Tabacco, la manovra porta nuove accise. Perché non esplorare le alternative?
La manovrina correttiva del Governo, richiesta dall’Europa, era partita con una rigida discussione sulle tasse. Padoan voleva aumentarle, Renzi ha detto di no. La scelta dunque è ricaduta su un settore considerato più spendibile sul fronte opinione pubblica: il tabacco.
Da qui il Governo pensa di poter raccogliere 83 milioni nel 2017 e 125 milioni nel 2018. In totale circa 200 milioni. Il problema è che il settore del tabacco tradizionale è in forte calo (-20% nel 2015 e -8% nel 2016) e in ogni caso si vanno a mettere le mani in tasca al cittadino. Come?

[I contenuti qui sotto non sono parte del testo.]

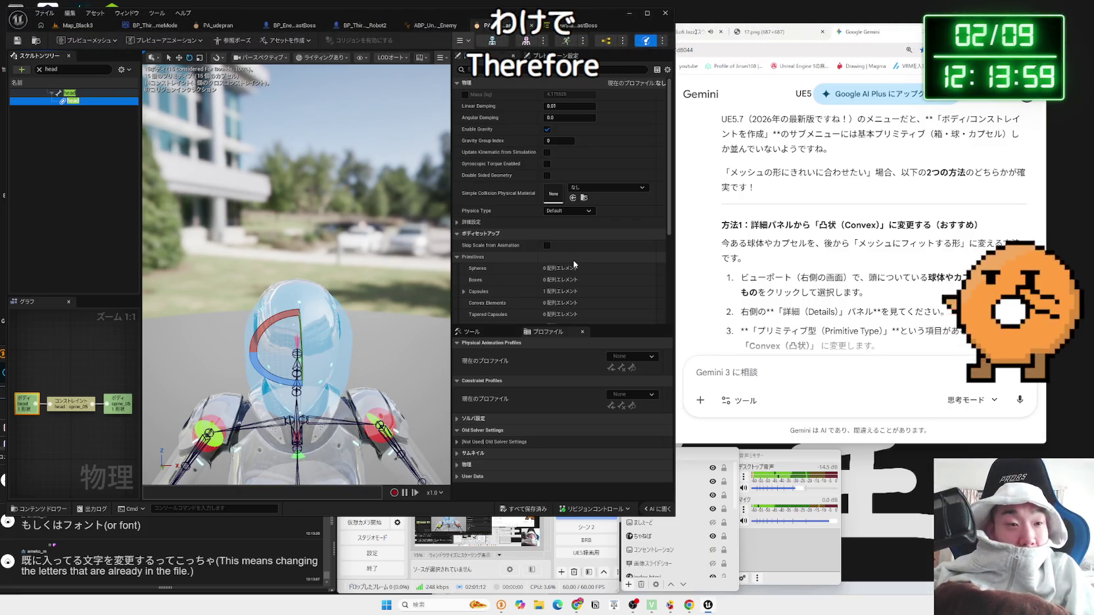
Step: Scroll through the viewer comments in OneComme
click(185, 559)
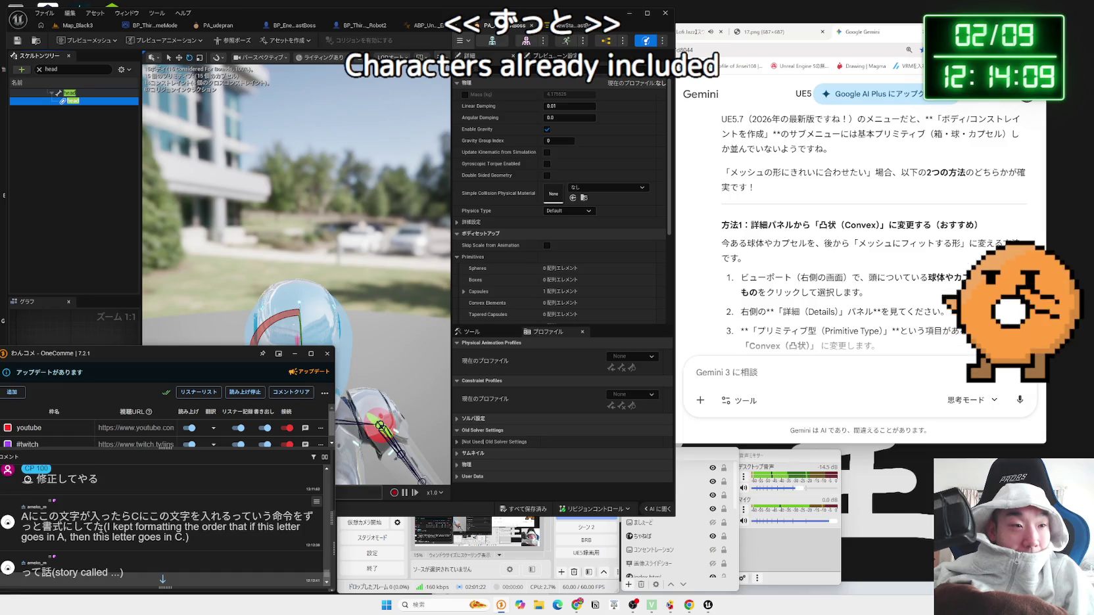
scroll(107, 543, down, 5)
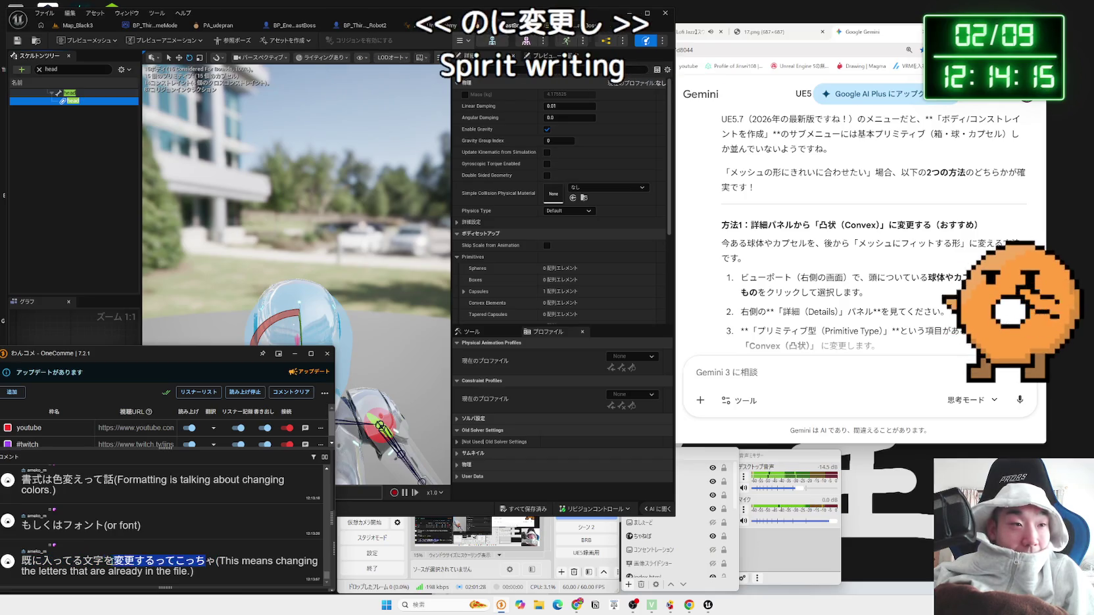
scroll(120, 554, up, 5)
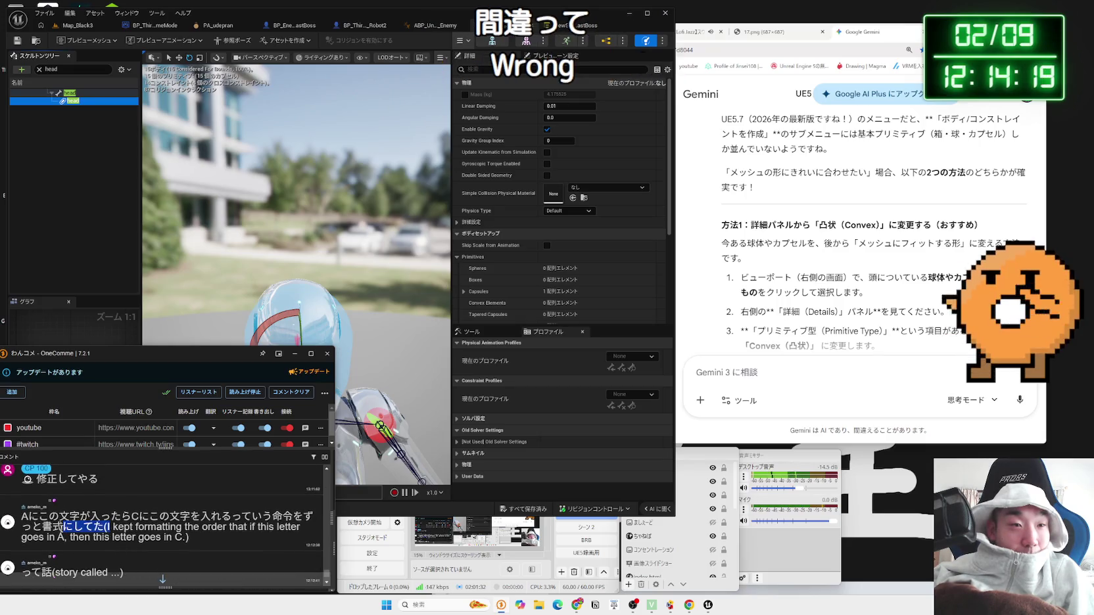
scroll(216, 531, up, 5)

Le modalità sono diverse, ma la più accreditata in questo momenti, sembra essere un aumento significativo dell’onere fiscale minimo targettizzato sulle fasce di prezzo dai 4,20 ai 4,40 euro. In poche parole i pacchetti nella fascia di prezzo medio-bassa consumati da utenti dal reddito medio-basso a loro volta. Si andrebbe quindi ad incidere nuovamente sui consumatori già tartassati di più in Italia fra accise e pressione fiscale generale. Proprio per questo motivo, a fronte anche del calo dei consumi, le cifre prospettate dal Governo potrebbero rivelarsi un mero proposito.

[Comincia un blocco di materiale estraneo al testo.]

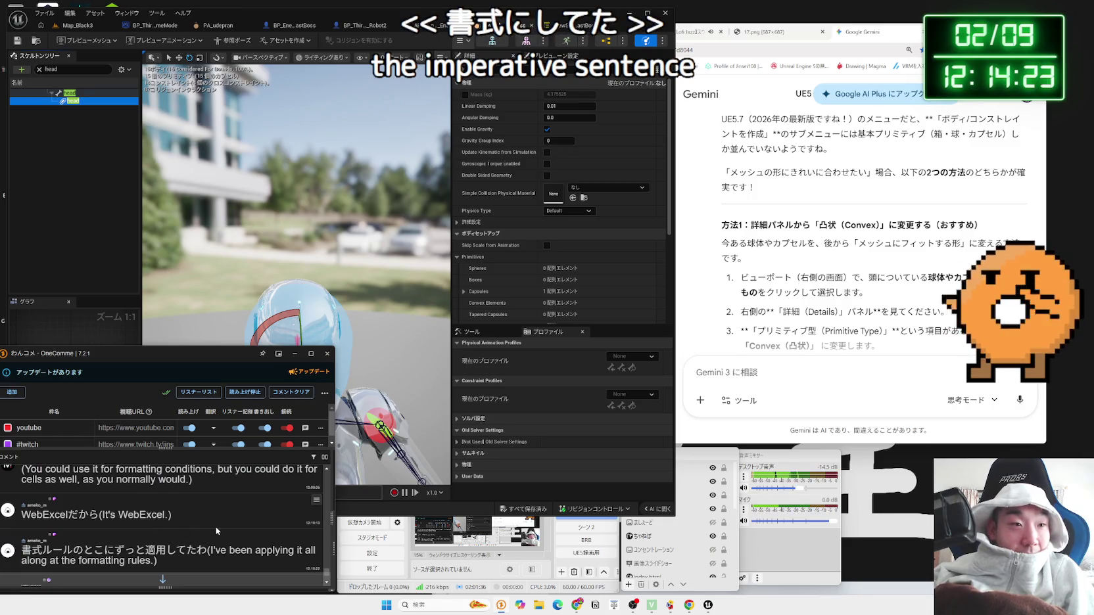
scroll(216, 531, down, 1)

Le strade percorribili, in alternativa ad una tassazione che penalizzi solo una fascia di prodotti e, conseguentemente, di consumatori, sono diverse. Un primo metodo consisterebbe nel distribuire l’accisa su tutti i prodotti del tabacco. L’incidenza e l’onore fiscale minimo in questo caso avrebbero un impatto equo per tutte le fasce di prezzo.
Una seconda possibilità si estenderebbe ai nuovi prodotti del tabacco: quelli a tabacco riscaldato. Essi hanno goduto di un particolare sconto fiscale concesso, guarda caso, quando un grande produttore ha costruito un impianto a Bologna promettendo 600 posti di lavoro. Dunque questi nuovi device che utilizzano tabacco a tutti gli effetti si sono visti scontare la tassazione sulle basi di una presunta maggiore salubrità del nuovo prodotto.

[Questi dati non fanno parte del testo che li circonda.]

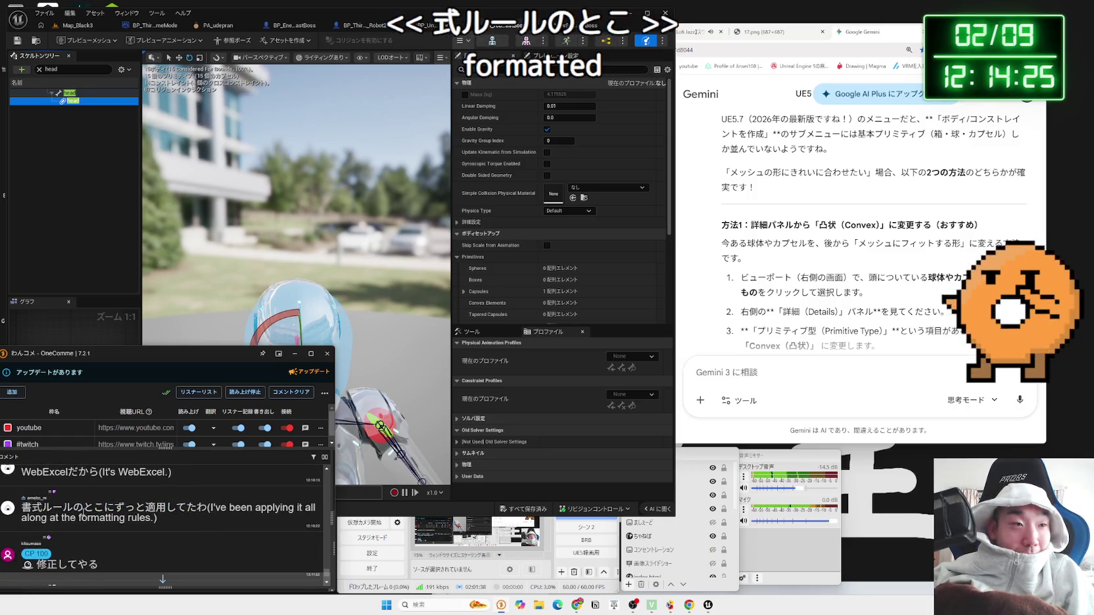
scroll(187, 518, up, 5)
scroll(186, 518, down, 10)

Nel frattempo le sigarette elettroniche, competitor dei nuovi device, entravano nel mirino del fisco entrando in profonda crisi a causa della nuova tassazione sui liquidi con nicotina. Gli addetti sono passati dagli 8000 del 2013 ai 2300 del 2015 e le imprese nel boom erano circa 3000, oggi sono appena 1000.
A fronte di questa penalizzazione del settore sigaretta elettronica si potrebbe ripensare complessivamente il prelievo fiscale e riordinare la regolamentazione piuttosto disorganica. Invece di intervenire su di un comparto in calo come quello del tabacco tradizionale, sarebbe utile rimodulare le imposte di consumo applicate alle e-cig, risanando un settore dalle ampie possibilità di sviluppo e contrastando l’illegalità ormai diffusissima (fiorita per evitare la tassazione). Il gettito, tenendo conto dei numeri pre-crisi del settore, potrebbe salire dai 5 milioni di oggi fino ai 100-120 milioni.
Allo stesso tempo, sul piano dell’equità, potrebbe essere estesa la tassazione delle sigarette tradizionali a quelle che riscaldano il tabacco, ma hanno un regime agevolato e dunque distorsivo nel mercato. In questo caso il gettito potrebbe variare a seconda del consumo effettivo, ma qualche stima si può fare se si pensa che in seguito all’agevolazione fiscale per ogni punto percentuale di consumatori che passa dalle bionde classiche ai prodotti a tabacco riscaldato lo Stato perde circa 65 milioni di euro.
Intervenendo sulle sigarette elettroniche e spingendo il settore verso maggiore sviluppo e legalità e sui nuovi prodotti a base di tabacco si prenderebbero due piccioni con una fava: si potrebbe raggiungere la cifra prevista dal Governo e si potrebbe redistribuire la tassa in modo equo. Con giovamento per il settore e per i consumatori, stanchi ormai della parola “tasse”.